DIY Toolbox: Assembly Tools
This single compact tool from Kobalt replaces a whole drawer of old-fashioned screwdrivers. Various types and sizes of bits store inside the handle where you can't lose them, and they slip into the business end of the tool to drive slotted, Phillips-head, square-drive, and other types of fasteners. A ratcheting feature allows you to drive screws all the way in or out without removing the driver's tip from the screw head, speeding your work.
Sold in sets consisting of a ratcheting wrench handle and a collection of sockets sized to fit various hex nuts and bolts, a socket wrench is the fast way to tighten and loosen fasteners on everything from furniture to cars, offering a secure grip on the hex head. A 3/8-inch drive set such as this Task Force model is a good place to start. Smaller 1/4-inch drive sets are handy for small fasteners in tight spots; larger 1/2-inch drive sets are mostly for heavy mechanical work.
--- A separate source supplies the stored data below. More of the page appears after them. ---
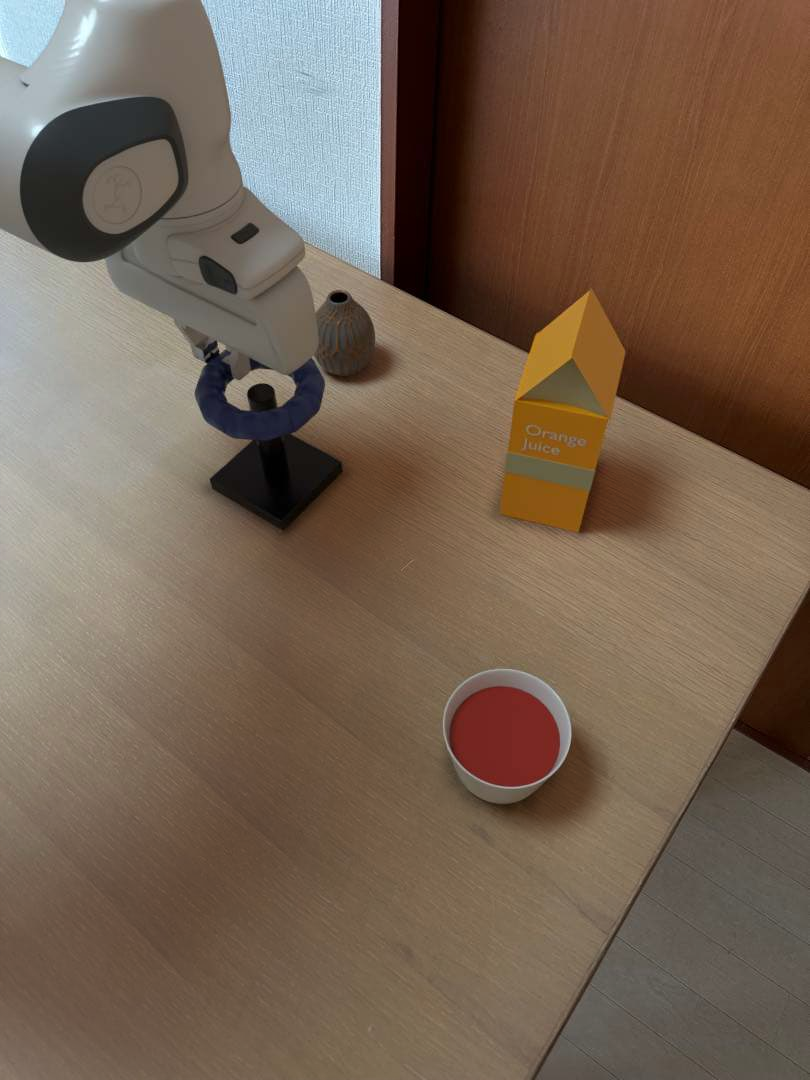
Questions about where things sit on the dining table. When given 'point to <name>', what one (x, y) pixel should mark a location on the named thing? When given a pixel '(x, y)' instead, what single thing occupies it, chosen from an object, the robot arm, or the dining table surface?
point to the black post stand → (275, 471)
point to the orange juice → (562, 416)
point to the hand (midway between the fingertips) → (223, 365)
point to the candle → (505, 734)
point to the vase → (343, 335)
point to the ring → (256, 422)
With a jaw that adjusts to various size bolts, this wrench serves the same function as a set of nonadjustable, open-ended wrenches. While the largest adjustable wrench can grip a small nut, the large head and long handle can render this tool useless in tight quarters. Small wrenches with their short handles don't allow enough leverage to loosen big fasteners. A set of three of varying sizes, such as this one from Kobalt, offers a good range.
Suitable for all kinds of woodworking, wood glue is strong, quick-setting, easy to use, and weatherproof, allowing you to create projects that will hold up to outdoor exposure. The glue, when clamped or screwed, forms a bond that's almost invisible and often stronger than the wood it joins.
This tool lets you join pieces of metal too thin to screw together, and it also works when you can't reach the back of your project to fasten a nut on a bolt.